Since Ethan has been treated at Nationwide Children’s Hospital, he has undergone three biopsies and two scopes. He has all of the symptoms for Cystic Fibrosis, but this little boy has not tested positive for this disease, so his diagnosis is still unknown. This has resulted in a lot of travel from the Graham family’s home in Kentucky to the Columbus Ronald McDonald House. “We’ve met a lot of families over at Nationwide Children’s Hospital, only to find out the family we have been talking to is also staying at the Columbus Ronald McDonald House. We met Story Hill and her parents (an amazing little girl whose story we told in 2014), and learned just how similar our children’s lives were—from living in Kentucky, to having the scary experience of having our children lifeflighted from Kentucky to Nationwide Children’s Hospital—it has been wonderful to know someone who has common ground that can relate to our family’s story.”

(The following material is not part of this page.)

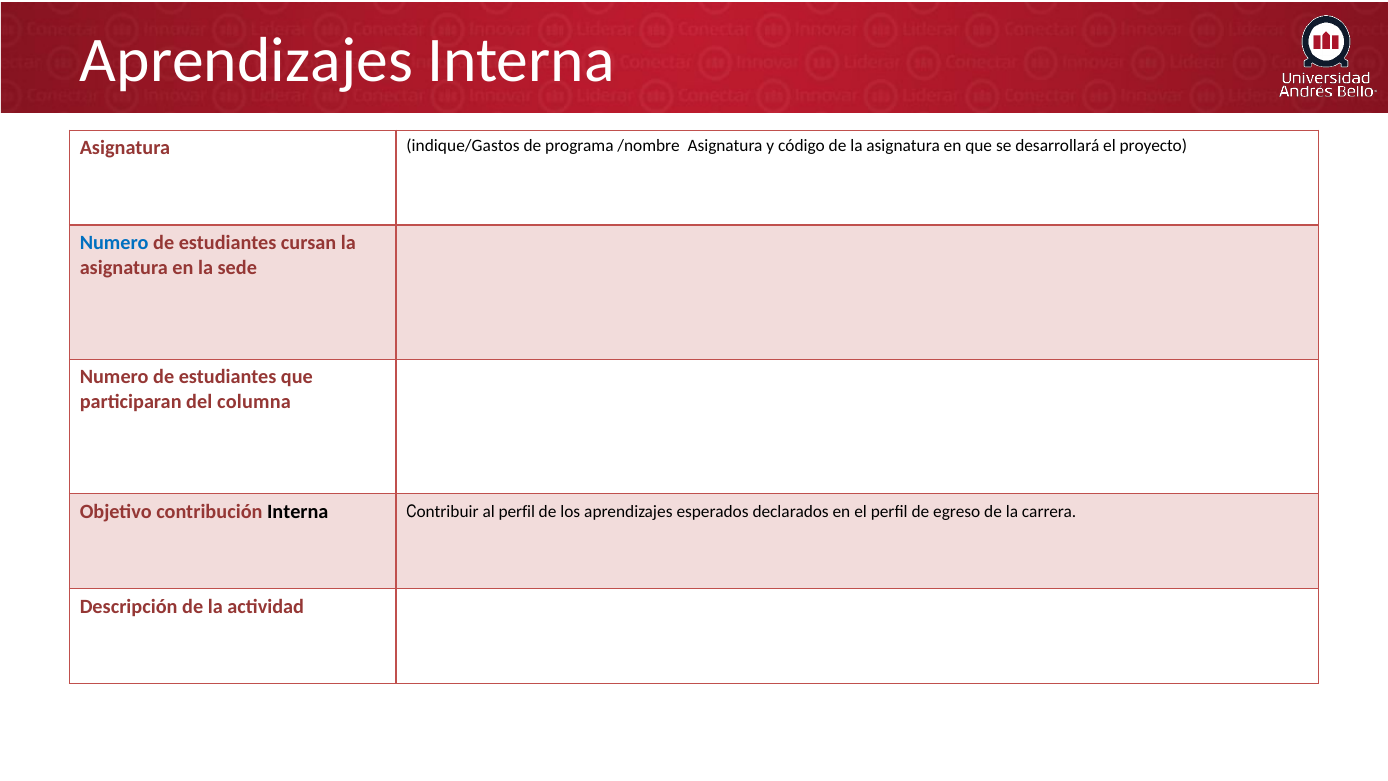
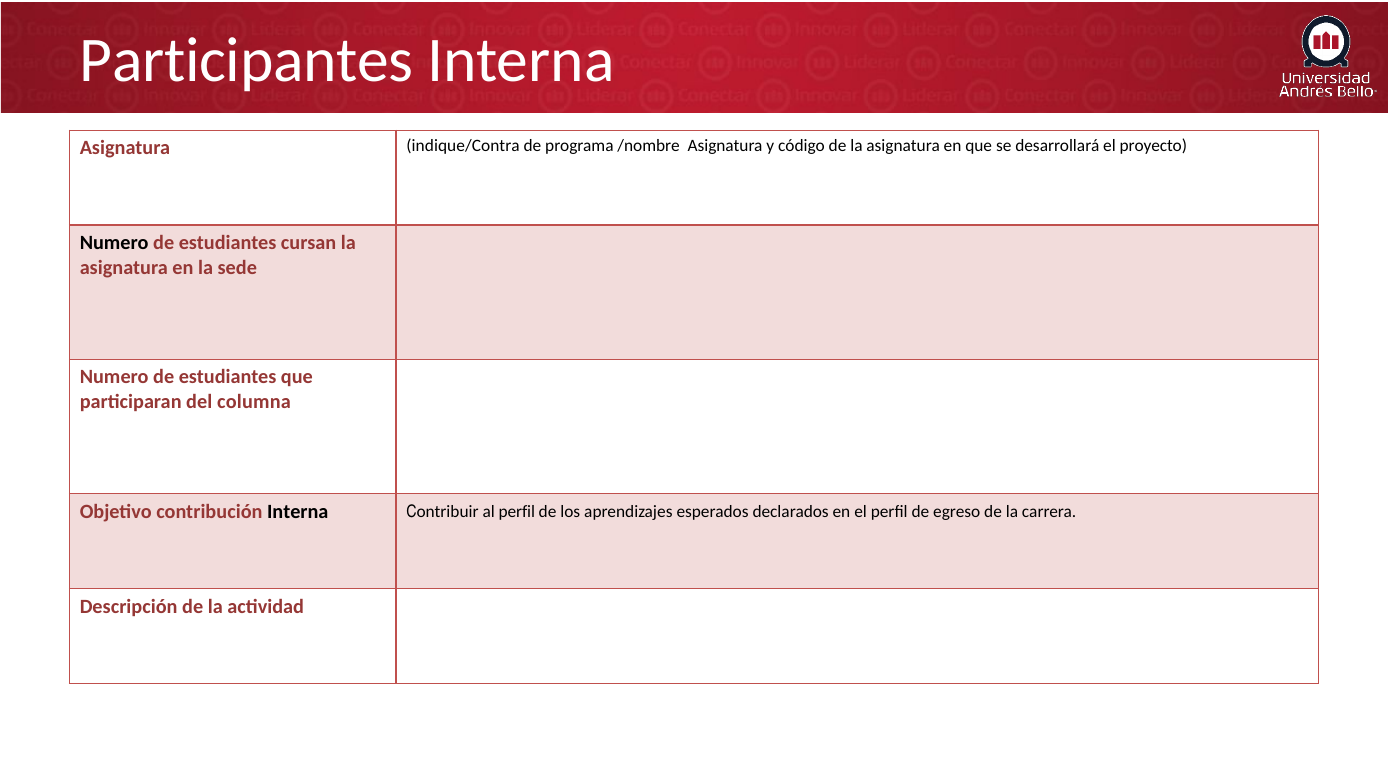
Aprendizajes at (246, 61): Aprendizajes -> Participantes
indique/Gastos: indique/Gastos -> indique/Contra
Numero at (114, 243) colour: blue -> black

Ashley said she is continually blown away by the amenities at the Columbus Ronald McDonald House. “We’ve taken so many pictures of Ethan in the library, so it has been fun to see him grow and change. The movie theatre has also been a lifesaver, because Ethan wants to stay up while his dad may want to sleep, so Ethan and I make our way to watch movies there late at night. I was here before, during, and after the expansion. I was here last Friday when they opened the NHL All-Star Tree House—what an amazing space! We love the Columbus Ronald McDonald House because of the volunteers and the sense of community. From listening to a little girl sing “Let It Go” from Frozen during dinner and applauding her for her performance, to bonding with other families in all of the beautiful common spaces, there is no place like the Ronald McDonald House. We are truly grateful for this place!”
When Brianna was in 8th grade, she lost 17 pounds in 10 days. She had to pull out of school and the extracurricular events she loved. Her quality of life was fading, and no one could provide the Smith family answers for Brianna’s condition. Finally, Brianna’s doctors in her home state of Alabama had an answer: Brianna suffers from gastroparesis, which is an incurable condition where the stomach muscles stop working. Her doctors recommended the family come to Ohio, where there were specialists who could provide answers and treatment for Brianna. The family came to Nationwide Children’s Hospital and stayed at the Columbus Ronald McDonald House to be able to focus on Brianna’s health–this is just one example of how families travel from all over the world to receive care in Columbus. Below are letters from both Brianna and Brianna’s parents.
We wanted to thank all of the staff and volunteers for making us feel so welcome and at home here! We stayed at the Columbus Ronald McDonald House for almost three weeks as our daughter was receiving treatment for her gastroparesis. The first week she had a temporary pacemaker placed, then the next week they placed the permanent pacemaker. Staying as close to Nationwide Children’s Hospital was such a blessing and the Ronald McDonald House felt like we were at a home away from home–it is amazing! What a blessing the Columbus Ronald McDonald House has been! Thank you so much!
Margo and Joel Smith
The Ronald McDonald House was really nice especially since it was right by Nationwide Children’s Hospital. It helped when I had my surgery so I could just walk to appointments, which made it really easy. I love that we were fed meals–everything was so convenient.